Tamara Jones, ‘17, a member of ASSA, said donation boxes will be placed at events and other locations on campus.
“We just want to be able to help in any way we can, and this is one of the simplest ways,” said Karen Valerio, ’17, an ASSA member who helped to organize the drive. “We encourage everyone to get a toothbrush or socks. Every little bit counts because at the end of the day, our main message is that community is what is going to help us surpass a lot of the challenges, a lot of the struggles, that we face.”
Valerio said the drive is not limited to people involved with Africana studies, and professors, faculty, staff and anyone on Lehigh’s campus can donate.
All items will be donated directly to Haiti through the Shiloh Baptist Church. Peterson said the church, which has a congregation in Haiti, has worked with the Africana studies department as well as other on-campus organizations before.
“We wanted to find a grass-roots organization or a place that we could trust with the goods,” Valerio said. “Shiloh is running a drive just like ours and so we’re joining forces to ensure that the Haitian people get these goods.”
This is one of ASSA’s first major projects, Valerio said.

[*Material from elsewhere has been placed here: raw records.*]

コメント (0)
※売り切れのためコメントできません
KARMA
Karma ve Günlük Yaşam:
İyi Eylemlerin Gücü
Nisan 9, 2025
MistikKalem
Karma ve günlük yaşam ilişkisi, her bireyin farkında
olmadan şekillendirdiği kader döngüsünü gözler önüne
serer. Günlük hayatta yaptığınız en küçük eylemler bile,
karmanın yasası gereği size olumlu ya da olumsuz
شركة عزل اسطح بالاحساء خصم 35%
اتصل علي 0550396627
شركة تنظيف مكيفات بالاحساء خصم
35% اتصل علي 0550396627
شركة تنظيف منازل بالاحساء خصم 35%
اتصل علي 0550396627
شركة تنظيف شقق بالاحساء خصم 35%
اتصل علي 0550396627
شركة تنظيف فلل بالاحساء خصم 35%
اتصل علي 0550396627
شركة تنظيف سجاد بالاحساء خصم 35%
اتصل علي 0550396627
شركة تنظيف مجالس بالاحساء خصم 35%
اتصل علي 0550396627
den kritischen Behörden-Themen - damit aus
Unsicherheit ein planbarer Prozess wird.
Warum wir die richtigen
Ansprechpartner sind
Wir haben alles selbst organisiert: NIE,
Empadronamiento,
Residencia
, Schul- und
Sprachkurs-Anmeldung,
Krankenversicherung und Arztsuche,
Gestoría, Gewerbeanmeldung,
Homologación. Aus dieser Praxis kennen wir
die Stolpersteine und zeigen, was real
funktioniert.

The organization is made up of majors and minors in Africana studies with the goal of starting more conversations about social justice that lead to community action, she said.
“We want to emphasize the importance of being aware of social injustices that people in the United States go through and obviously on a global scale as well,” Valerio said.
Peterson said the Black Student Union, Lambda Theta Alpha, the African-Caribbean Culture Club, Kappa Alpha Psi and Sigma Gamma Rho have collaborated with ASSA for the relief drive.
“We just want to get as many people to donate something,” Valerio said, “even if it’s just one thing.”